Wagle key to wrapping up legislative session
Lawmakers will have a full plate when they return to Topeka this week to wrap up the legislative session. Resolving these issues will take strong leadership, particularly by Senate President Susan Wagle, R-Wichita, who needs to decide if she is siding with the public and the bipartisan majority of lawmakers or with Gov. Sam Brownback.
A particularly complicated issue will be finalizing a new school finance formula. The Kansas Supreme Court ruled in March that Kansas is inadequately funding K-12 public education, and it gave lawmakers until June 30 to fix it or face possible school closures.
The House K-12 Education Budget Committee has completed but not yet approved a promising new school finance plan.

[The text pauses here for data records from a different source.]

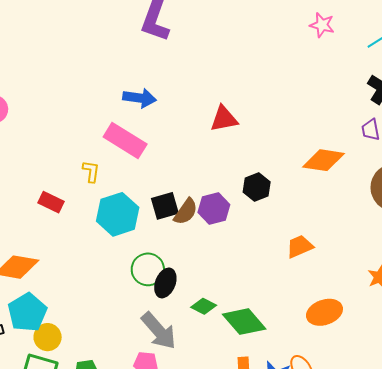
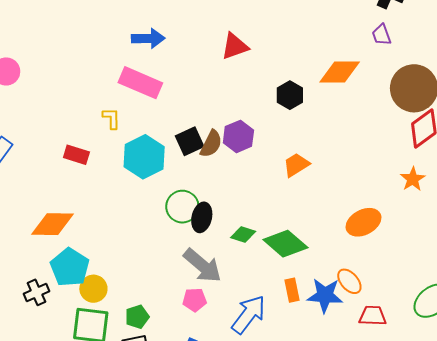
black hexagon: (257, 187) -> (290, 95), moved
orange trapezoid: (300, 246) -> (296, 165), moved

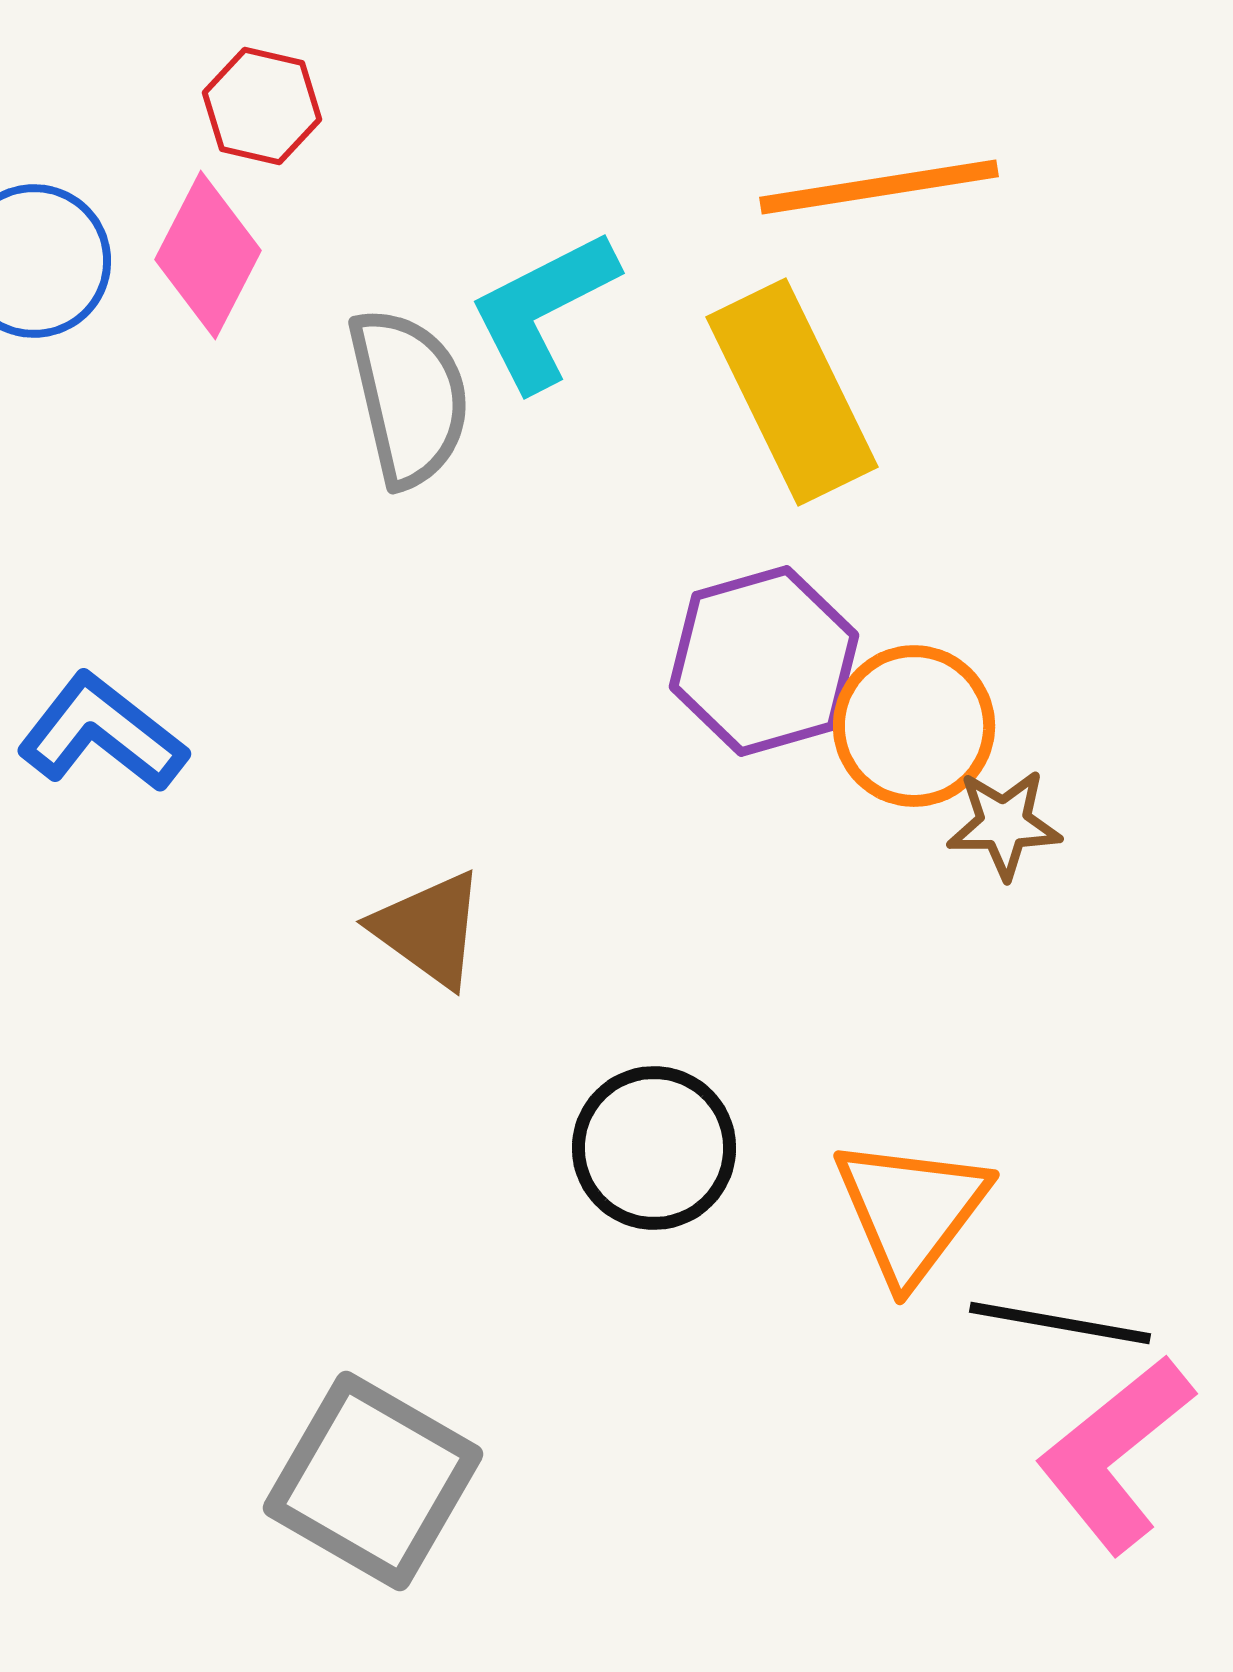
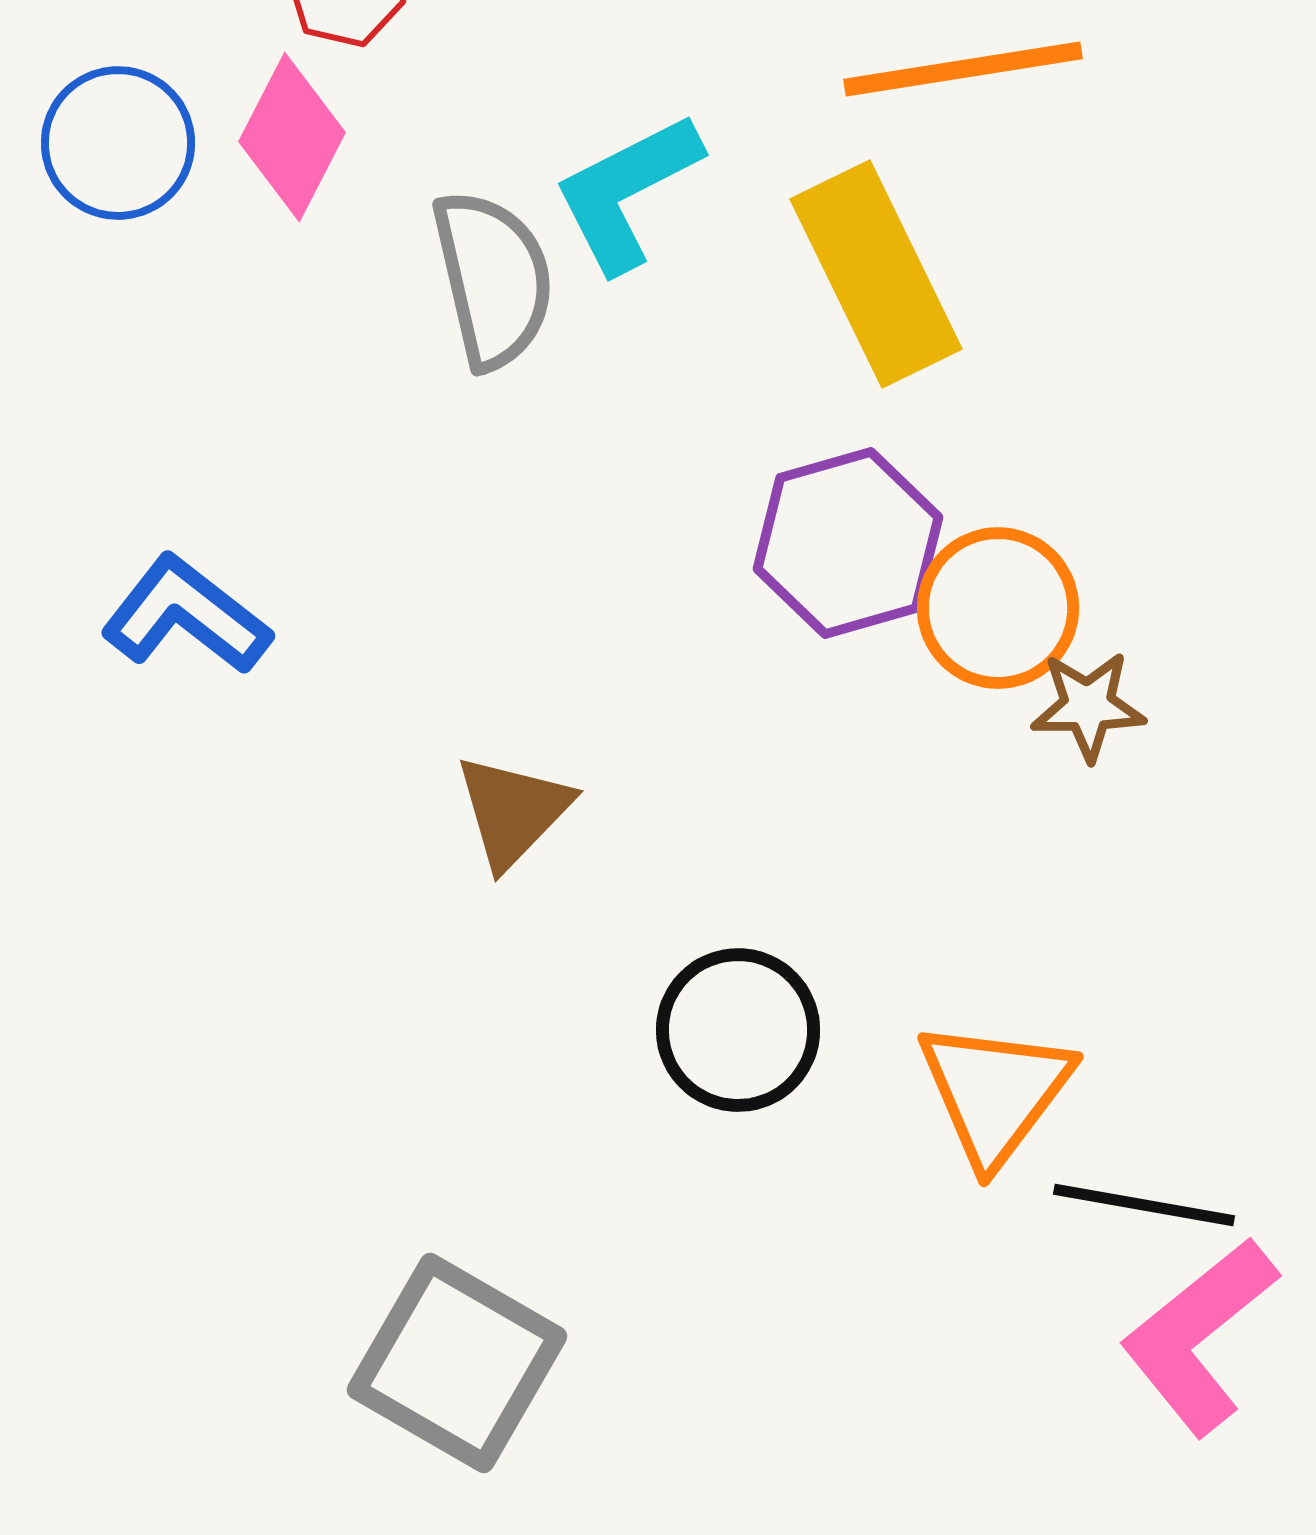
brown triangle: (429, 929) -> (513, 811), turned 38

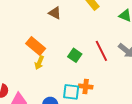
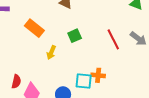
orange rectangle: (36, 46) -> (34, 28), moved
green square: (75, 55) -> (75, 36), moved, turned 32

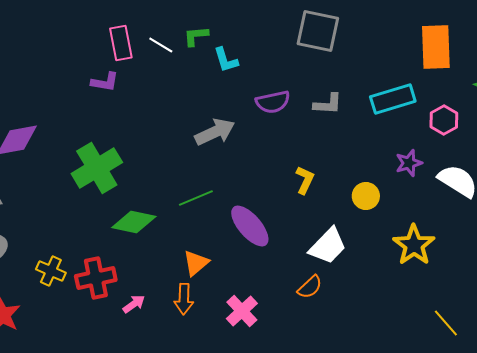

It includes features that are similar to the state’s earlier court-approved finance formula, including per-pupil base aid plus additional funding for at-risk students and other costs.
But getting a majority of lawmakers to agree on a formula could be difficult, given the diversity of school districts in Kansas. Then they also need to agree on the funding level.
The House committee plan would increase state funding by $150 million per year over the next five years ($750 million total). That total would likely need to increase, or the phase-in period shortened, to satisfy the court.
Lawmakers need to act quickly to approve a plan so the court has time to review it before the June 30 deadline – so they need to avoid unproductive fights.
The other major issue – huge, as President Trump might say – is how to balance the budget.
The state is facing a budget shortfall over the next two fiscal years of about $900 million, not counting the increase in school funding. Plugging this shortfall will require both spending cuts and tax increases.
A large bi-partisan majority of lawmakers approved a bill in February that would reverse some of the earlier tax cuts championed by Gov. Sam Brownback, including the tax exemption on pass-through business income. But Brownback vetoed the bill, and an override attempt fell three votes short in the Senate – with Wagle among those opposing the bill.
A flat-tax bill that Brownback and Wagle supported was overwhelmingly rejected in the Senate last month – and appropriately so, as it would have disproportionately hurt lower-income Kansans and wouldn’t have raised enough revenue.
Polls show that the public wants to roll back earlier tax cuts, and they want more funding for schools. That’s what a majority of lawmakers want, too.
The remaining session will be difficult. But it could go a lot better if Wagle supports the will of the public and her chamber and not Brownback.